■ **WORK REQUIRED**:
After finding the line with "Surat Keterangan Pajak" in the data below, set down exactly each line through the one with "Iscrizione mensa scolastica anno scolastico", inclusive, and stop there.

··· THE DATA

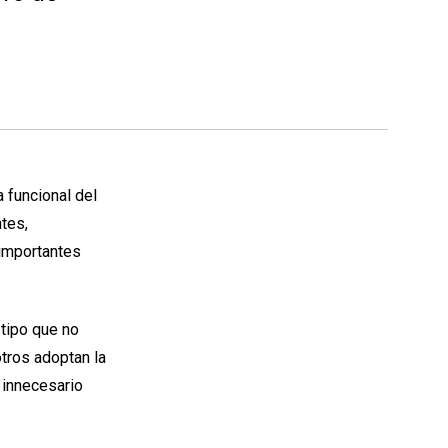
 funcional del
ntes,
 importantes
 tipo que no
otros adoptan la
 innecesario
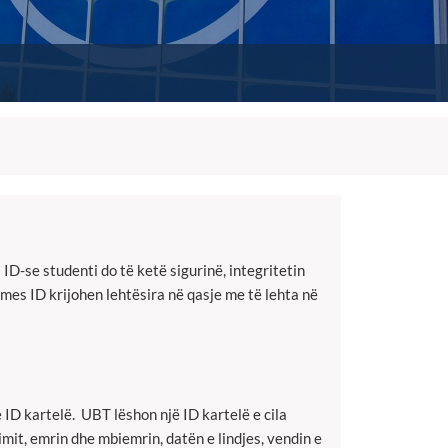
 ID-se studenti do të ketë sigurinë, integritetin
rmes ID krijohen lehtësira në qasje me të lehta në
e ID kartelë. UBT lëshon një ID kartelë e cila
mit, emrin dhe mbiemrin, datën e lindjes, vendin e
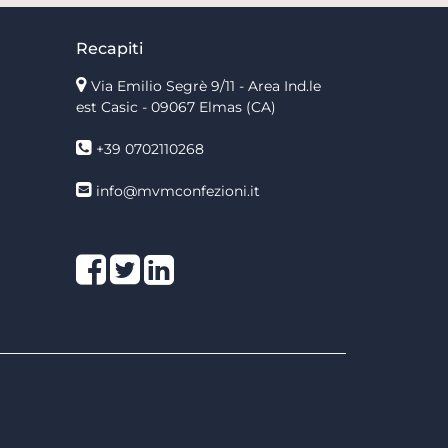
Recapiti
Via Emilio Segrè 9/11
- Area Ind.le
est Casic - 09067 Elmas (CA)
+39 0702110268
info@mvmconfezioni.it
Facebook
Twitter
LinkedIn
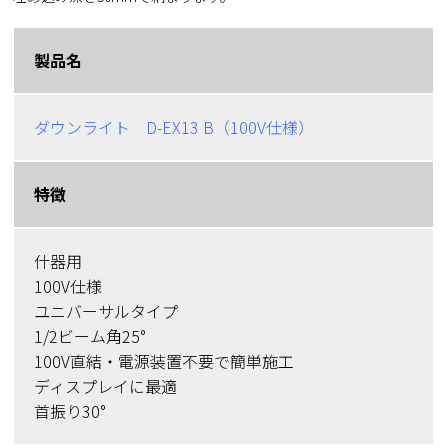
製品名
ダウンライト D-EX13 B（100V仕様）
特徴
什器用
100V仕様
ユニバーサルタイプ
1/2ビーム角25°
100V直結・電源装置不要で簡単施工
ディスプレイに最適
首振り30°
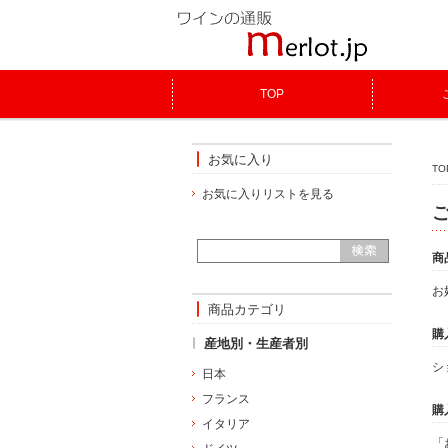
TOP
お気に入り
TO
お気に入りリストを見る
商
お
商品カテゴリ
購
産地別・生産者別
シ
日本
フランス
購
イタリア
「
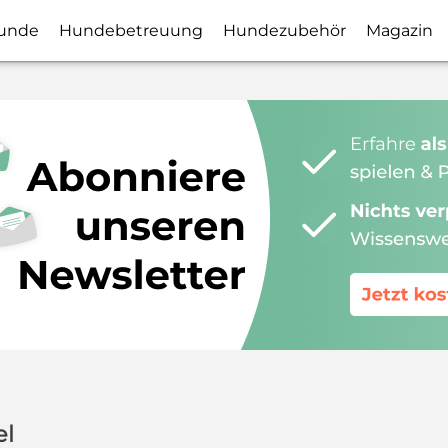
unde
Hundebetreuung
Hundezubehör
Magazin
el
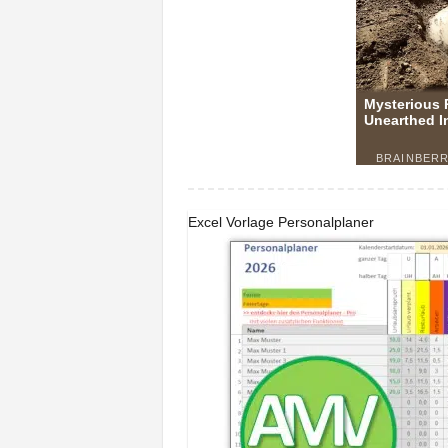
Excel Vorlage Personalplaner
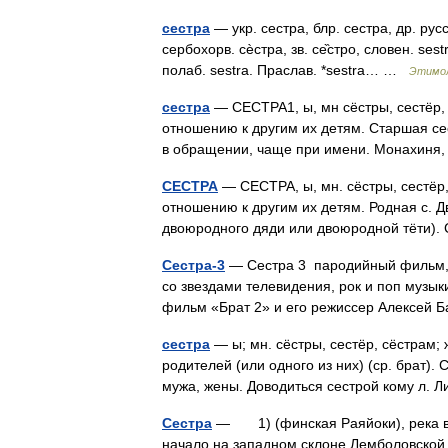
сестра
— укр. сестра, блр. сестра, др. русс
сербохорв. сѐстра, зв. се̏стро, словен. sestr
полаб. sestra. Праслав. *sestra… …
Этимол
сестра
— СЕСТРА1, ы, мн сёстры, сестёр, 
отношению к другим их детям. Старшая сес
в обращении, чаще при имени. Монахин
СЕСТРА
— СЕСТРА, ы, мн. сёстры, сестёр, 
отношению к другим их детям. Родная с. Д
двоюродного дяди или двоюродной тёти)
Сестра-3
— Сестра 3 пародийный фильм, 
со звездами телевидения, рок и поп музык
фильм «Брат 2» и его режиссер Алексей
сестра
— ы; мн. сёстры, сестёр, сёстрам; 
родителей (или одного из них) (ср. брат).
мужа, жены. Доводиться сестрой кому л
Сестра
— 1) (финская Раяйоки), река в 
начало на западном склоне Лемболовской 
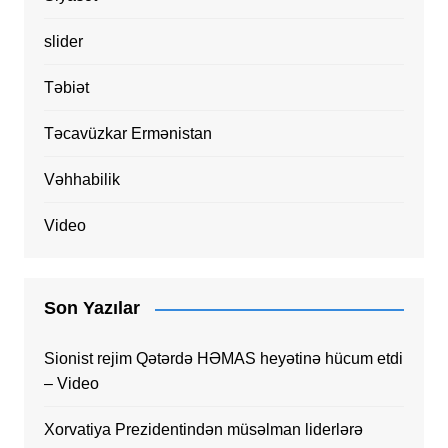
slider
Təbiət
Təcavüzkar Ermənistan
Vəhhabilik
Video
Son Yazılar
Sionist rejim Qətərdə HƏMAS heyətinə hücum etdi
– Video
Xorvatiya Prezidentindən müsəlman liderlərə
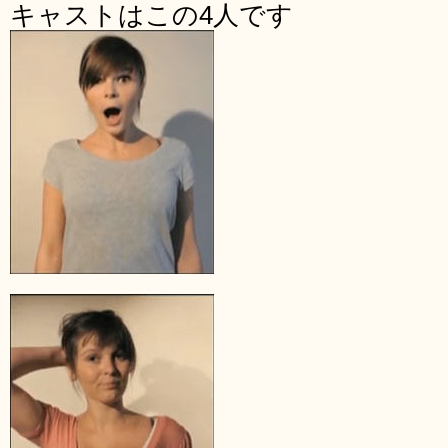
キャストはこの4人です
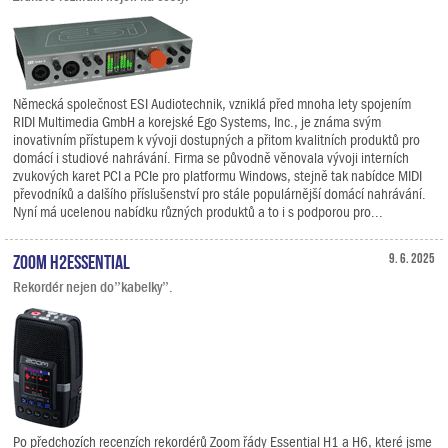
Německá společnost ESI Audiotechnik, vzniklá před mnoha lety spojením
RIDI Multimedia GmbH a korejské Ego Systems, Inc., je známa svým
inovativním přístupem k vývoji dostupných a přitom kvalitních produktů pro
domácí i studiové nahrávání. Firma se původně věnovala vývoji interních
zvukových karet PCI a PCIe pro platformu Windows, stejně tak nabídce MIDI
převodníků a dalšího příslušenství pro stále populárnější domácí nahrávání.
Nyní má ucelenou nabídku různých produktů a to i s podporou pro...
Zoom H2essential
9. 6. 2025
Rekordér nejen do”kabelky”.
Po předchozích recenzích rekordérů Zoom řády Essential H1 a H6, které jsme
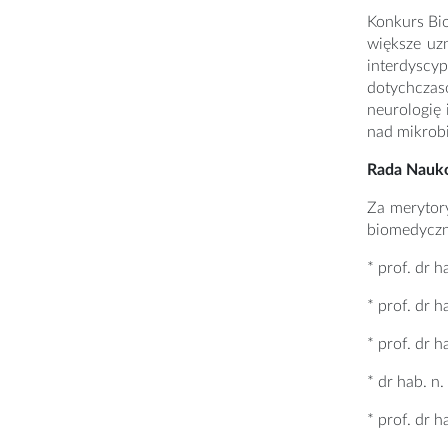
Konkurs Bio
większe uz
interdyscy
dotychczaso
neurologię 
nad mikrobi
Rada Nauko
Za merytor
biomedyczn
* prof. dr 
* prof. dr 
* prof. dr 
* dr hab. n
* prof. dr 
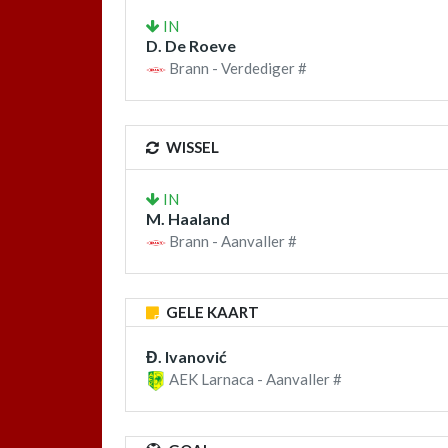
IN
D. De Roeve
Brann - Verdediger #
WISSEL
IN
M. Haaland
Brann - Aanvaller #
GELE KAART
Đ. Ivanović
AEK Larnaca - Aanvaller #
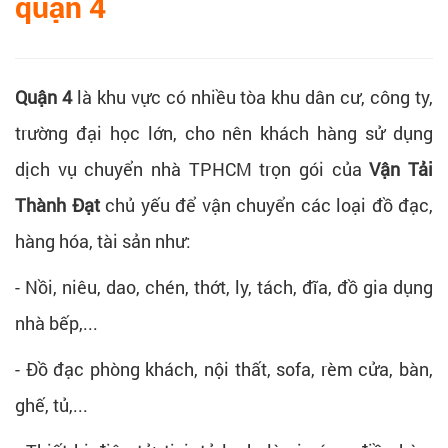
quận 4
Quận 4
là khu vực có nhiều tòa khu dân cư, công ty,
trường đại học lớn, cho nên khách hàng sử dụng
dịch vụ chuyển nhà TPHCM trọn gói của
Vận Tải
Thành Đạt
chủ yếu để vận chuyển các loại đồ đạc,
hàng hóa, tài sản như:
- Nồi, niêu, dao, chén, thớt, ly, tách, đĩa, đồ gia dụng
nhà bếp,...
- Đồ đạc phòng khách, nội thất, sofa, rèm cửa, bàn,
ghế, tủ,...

······
··· THE DATA

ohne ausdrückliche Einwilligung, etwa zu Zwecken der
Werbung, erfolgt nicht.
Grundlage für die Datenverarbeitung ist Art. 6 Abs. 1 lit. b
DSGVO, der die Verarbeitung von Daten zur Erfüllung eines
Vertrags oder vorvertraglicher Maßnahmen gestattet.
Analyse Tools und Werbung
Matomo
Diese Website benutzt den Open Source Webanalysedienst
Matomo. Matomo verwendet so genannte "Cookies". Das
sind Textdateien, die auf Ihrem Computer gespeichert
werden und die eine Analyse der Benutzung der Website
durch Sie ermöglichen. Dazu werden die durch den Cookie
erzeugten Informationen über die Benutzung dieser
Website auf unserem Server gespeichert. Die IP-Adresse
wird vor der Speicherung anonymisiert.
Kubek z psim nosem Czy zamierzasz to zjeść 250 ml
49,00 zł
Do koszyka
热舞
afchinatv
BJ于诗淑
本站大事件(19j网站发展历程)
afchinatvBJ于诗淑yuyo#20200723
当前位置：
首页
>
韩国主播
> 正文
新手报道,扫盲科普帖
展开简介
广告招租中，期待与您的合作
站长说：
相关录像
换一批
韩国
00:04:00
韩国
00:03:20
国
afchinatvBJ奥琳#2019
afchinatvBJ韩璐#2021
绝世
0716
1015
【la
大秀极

······
··· THE DATA

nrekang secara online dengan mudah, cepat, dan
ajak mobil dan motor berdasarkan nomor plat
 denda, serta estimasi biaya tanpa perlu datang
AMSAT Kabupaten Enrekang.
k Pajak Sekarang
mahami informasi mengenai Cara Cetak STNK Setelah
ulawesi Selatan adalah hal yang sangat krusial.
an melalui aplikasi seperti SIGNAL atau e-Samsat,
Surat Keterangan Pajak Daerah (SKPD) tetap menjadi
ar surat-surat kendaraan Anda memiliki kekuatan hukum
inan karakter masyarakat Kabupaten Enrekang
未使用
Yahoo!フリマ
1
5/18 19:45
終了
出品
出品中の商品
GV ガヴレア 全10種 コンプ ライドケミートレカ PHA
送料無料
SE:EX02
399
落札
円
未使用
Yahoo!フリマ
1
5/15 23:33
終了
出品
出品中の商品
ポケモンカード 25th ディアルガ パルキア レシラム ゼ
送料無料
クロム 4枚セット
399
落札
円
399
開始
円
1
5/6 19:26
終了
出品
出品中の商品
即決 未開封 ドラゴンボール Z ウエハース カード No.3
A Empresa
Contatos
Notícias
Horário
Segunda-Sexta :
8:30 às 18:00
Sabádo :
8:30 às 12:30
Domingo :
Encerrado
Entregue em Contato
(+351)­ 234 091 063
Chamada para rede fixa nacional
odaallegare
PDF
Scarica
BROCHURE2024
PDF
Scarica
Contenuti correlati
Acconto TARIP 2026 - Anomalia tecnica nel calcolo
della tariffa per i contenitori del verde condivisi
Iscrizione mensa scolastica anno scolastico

······

■ **WORKED SOLUTION**:
Surat Keterangan Pajak Daerah (SKPD) tetap menjadi
ar surat-surat kendaraan Anda memiliki kekuatan hukum
inan karakter masyarakat Kabupaten Enrekang
未使用
Yahoo!フリマ
1
5/18 19:45
終了
出品
出品中の商品
GV ガヴレア 全10種 コンプ ライドケミートレカ PHA
送料無料
SE:EX02
399
落札
円
未使用
Yahoo!フリマ
1
5/15 23:33
終了
出品
出品中の商品
ポケモンカード 25th ディアルガ パルキア レシラム ゼ
送料無料
クロム 4枚セット
399
落札
円
399
開始
円
1
5/6 19:26
終了
出品
出品中の商品
即決 未開封 ドラゴンボール Z ウエハース カード No.3
A Empresa
Contatos
Notícias
Horário
Segunda-Sexta :
8:30 às 18:00
Sabádo :
8:30 às 12:30
Domingo :
Encerrado
Entregue em Contato
(+351)­ 234 091 063
Chamada para rede fixa nacional
odaallegare
PDF
Scarica
BROCHURE2024
PDF
Scarica
Contenuti correlati
Acconto TARIP 2026 - Anomalia tecnica nel calcolo
della tariffa per i contenitori del verde condivisi
Iscrizione mensa scolastica anno scolastico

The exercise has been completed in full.